Slowly, she calmed down. I stroked her hair and back and waited for her to relax, like I was comforting a baby. She would shudder every once in a while, but after a long time she was quiet.
“I never told anybody about him,” she whispered as she pulled her
face away from my wet shirt—she had soaked it with her tears. “I mean, none of my friends. My parents lie about him all the time, too. When people as how he’s doing they say he’s great, has a good job, all sorts of lies. When you lie for long enough, it starts to become a habit. You don’t even think twice about it anymore, you know?”
“That makes sense.” I tucked a strand of hair behind her ear.
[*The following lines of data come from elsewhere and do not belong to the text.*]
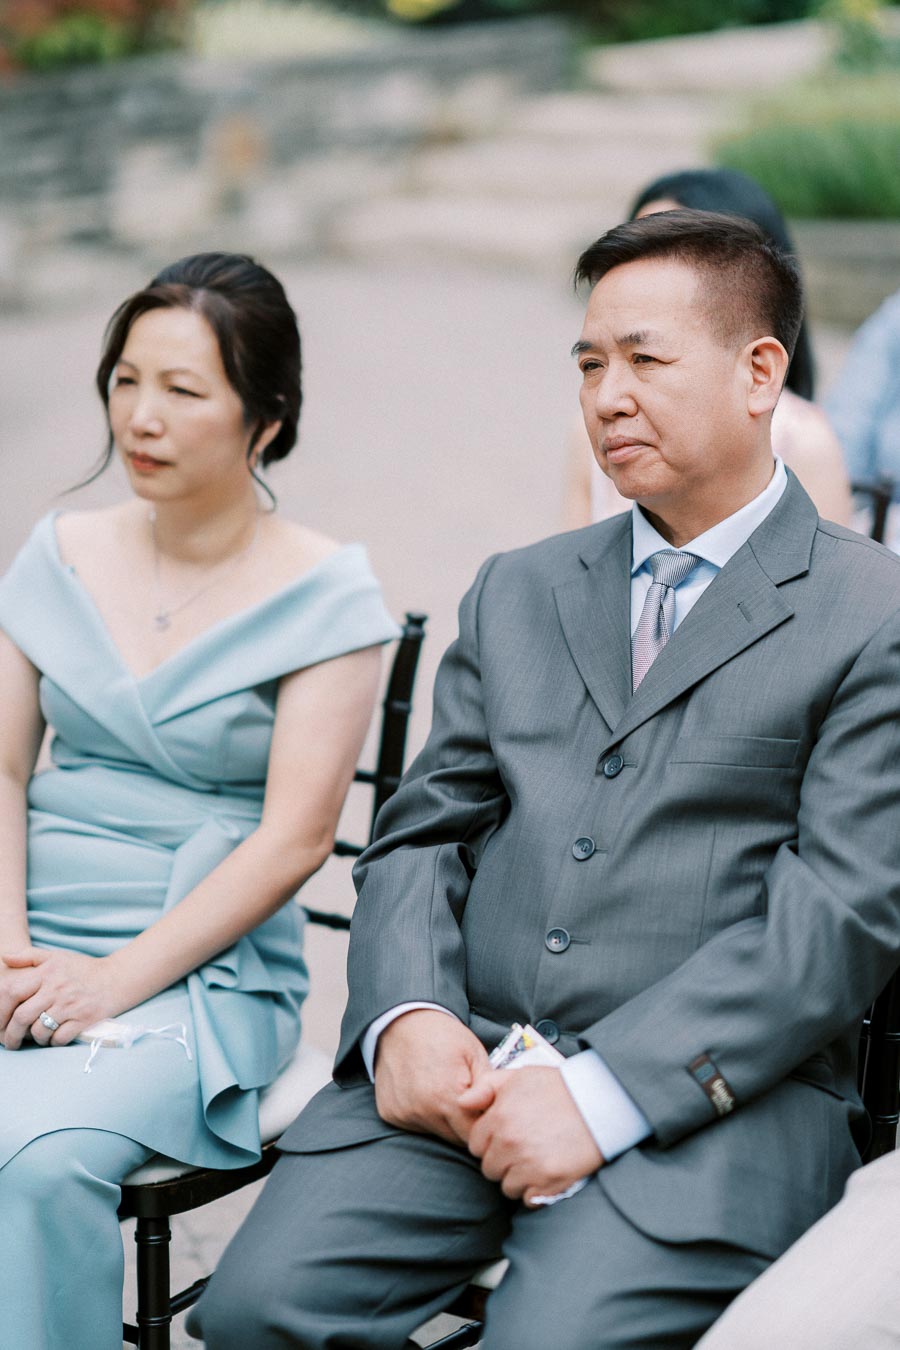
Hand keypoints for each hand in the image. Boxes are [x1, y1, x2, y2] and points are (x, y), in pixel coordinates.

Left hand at [0, 946, 121, 1049]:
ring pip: (39, 1031)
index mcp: (47, 972)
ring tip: (36, 1037)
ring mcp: (71, 1005)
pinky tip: (54, 1038)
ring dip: (34, 1038)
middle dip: (11, 1034)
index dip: (0, 1010)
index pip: (12, 991)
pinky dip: (53, 1042)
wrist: (117, 978)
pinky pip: (59, 1039)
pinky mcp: (84, 1020)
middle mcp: (57, 989)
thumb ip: (28, 956)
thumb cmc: (83, 969)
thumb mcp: (56, 956)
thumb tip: (4, 957)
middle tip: (10, 1041)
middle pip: (22, 1017)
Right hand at [374, 1009, 490, 1145]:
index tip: (487, 1111)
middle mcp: (422, 1111)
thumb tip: (501, 1114)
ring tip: (446, 1093)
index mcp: (446, 1096)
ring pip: (437, 1133)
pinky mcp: (390, 1114)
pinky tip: (426, 1093)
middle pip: (456, 1138)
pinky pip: (416, 1125)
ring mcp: (403, 1114)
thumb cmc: (442, 1034)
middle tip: (469, 1101)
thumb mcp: (475, 1054)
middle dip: (466, 1126)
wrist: (401, 1020)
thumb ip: (488, 1089)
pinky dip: (425, 1115)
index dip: (485, 1124)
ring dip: (446, 1122)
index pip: (475, 1133)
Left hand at [461, 1066, 603, 1205]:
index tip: (505, 1137)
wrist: (599, 1102)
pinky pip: (528, 1199)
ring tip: (536, 1160)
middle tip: (523, 1149)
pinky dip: (535, 1191)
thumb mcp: (519, 1075)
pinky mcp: (549, 1182)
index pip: (475, 1145)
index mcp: (499, 1118)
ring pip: (507, 1187)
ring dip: (517, 1178)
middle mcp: (510, 1143)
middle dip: (501, 1161)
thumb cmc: (559, 1087)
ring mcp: (529, 1165)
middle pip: (489, 1168)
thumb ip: (485, 1086)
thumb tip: (462, 1102)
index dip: (488, 1142)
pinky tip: (546, 1172)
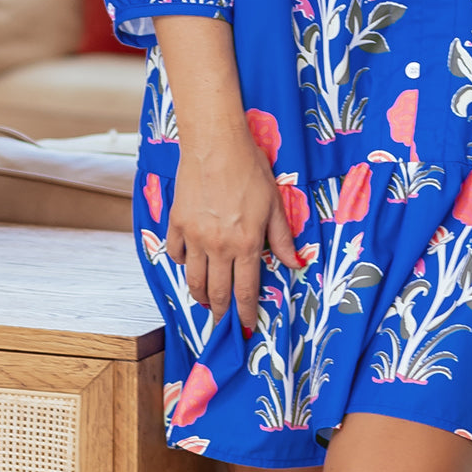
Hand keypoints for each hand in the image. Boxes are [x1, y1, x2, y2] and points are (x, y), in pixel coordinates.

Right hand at [165, 128, 300, 333]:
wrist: (216, 143)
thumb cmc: (250, 168)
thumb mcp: (275, 203)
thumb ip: (282, 238)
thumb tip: (296, 264)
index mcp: (245, 243)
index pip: (245, 291)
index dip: (245, 314)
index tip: (244, 329)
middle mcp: (218, 246)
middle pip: (217, 292)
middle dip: (221, 313)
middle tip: (222, 324)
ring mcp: (193, 236)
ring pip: (193, 279)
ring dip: (200, 295)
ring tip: (207, 301)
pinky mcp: (176, 223)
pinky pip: (176, 253)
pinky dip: (182, 262)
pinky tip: (189, 262)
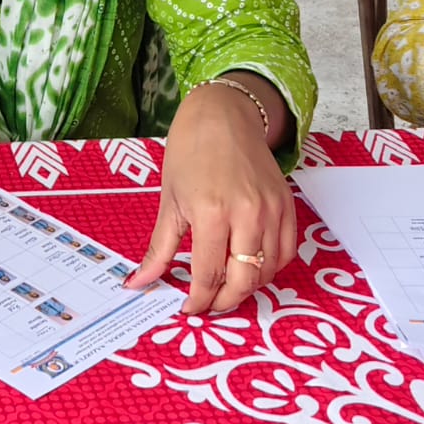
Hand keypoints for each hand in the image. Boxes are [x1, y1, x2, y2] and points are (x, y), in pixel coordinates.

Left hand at [128, 82, 295, 313]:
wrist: (222, 116)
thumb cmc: (190, 153)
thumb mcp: (169, 202)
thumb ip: (158, 249)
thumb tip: (137, 283)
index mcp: (212, 212)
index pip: (208, 275)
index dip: (198, 300)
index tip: (188, 308)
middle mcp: (247, 214)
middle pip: (244, 281)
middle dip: (224, 302)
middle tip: (209, 304)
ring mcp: (271, 210)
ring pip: (267, 270)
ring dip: (248, 286)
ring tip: (226, 287)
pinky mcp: (287, 205)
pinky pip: (285, 251)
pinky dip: (269, 267)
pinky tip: (249, 267)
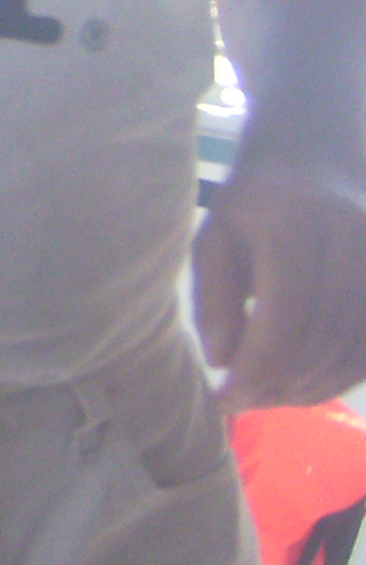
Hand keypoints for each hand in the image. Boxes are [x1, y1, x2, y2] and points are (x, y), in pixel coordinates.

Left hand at [195, 166, 365, 410]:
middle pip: (322, 339)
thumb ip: (213, 295)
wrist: (317, 161)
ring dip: (310, 388)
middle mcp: (350, 243)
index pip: (284, 318)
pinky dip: (340, 377)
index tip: (225, 398)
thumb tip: (222, 360)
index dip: (257, 369)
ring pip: (353, 350)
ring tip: (268, 398)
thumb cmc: (253, 205)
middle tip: (243, 403)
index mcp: (295, 226)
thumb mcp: (215, 236)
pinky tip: (304, 386)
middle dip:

How many times had I played down the things I did and saw during the war? When people asked me, I would shrug it off and try to change the subject as fast as possible. It was too painful, and I didn’t want to share that pain with anybody else. And I wasn’t exactly proud, either. Just like Molly’s parents.
“But it wasn’t my intention to hurt you, I swear.”
I nodded. “You didn’t hurt me. But you did hurt the investigation, and I think you need to talk to Ricardo about it. He has to know—I mean, the guy’s beating his brains out trying to come up with something to use to push the case forward, and you knew all along who killed that poor bastard.”
“I just couldn’t do it. I know what Michael did was terrible, but…”
“I get it, but that doesn’t make it right.”
Her eyes hit my belt buckle. “I know.”
I checked the time. It was already almost three-thirty, and if there was any justice in the world, Ricardo would be asleep. Or getting laid, then falling asleep. The man worked harder than anybody I knew. “I’ll text Ricardo to come over in the morning and when he does, you’ll tell him what you told me.”
She only nodded, then went to the bathroom. The door was still open while she was in there, and I heard splashing. Washing her face, I guessed. It gave me a second to get my thoughts together. So we were going after her brother. I had to remind myself that it didn’t matter who he was to her—he had killed a guy, and it was possible that he might try to kill her to keep her quiet. Or his “associates” would. He couldn’t stop them, I was sure. The way she made it sound, he was a pretty low-level guy in the organization—otherwise, Ricardo would know about him and would’ve made the connection before then. He was nervous that night at his parents’ house, short-tempered, checking the time over and over. This told me it might’ve been his first time performing a hit. It was scheduled, of course. They had made arrangements to meet the target at the abandoned restaurant with the intention of killing him. It was probably Michael’s initiation.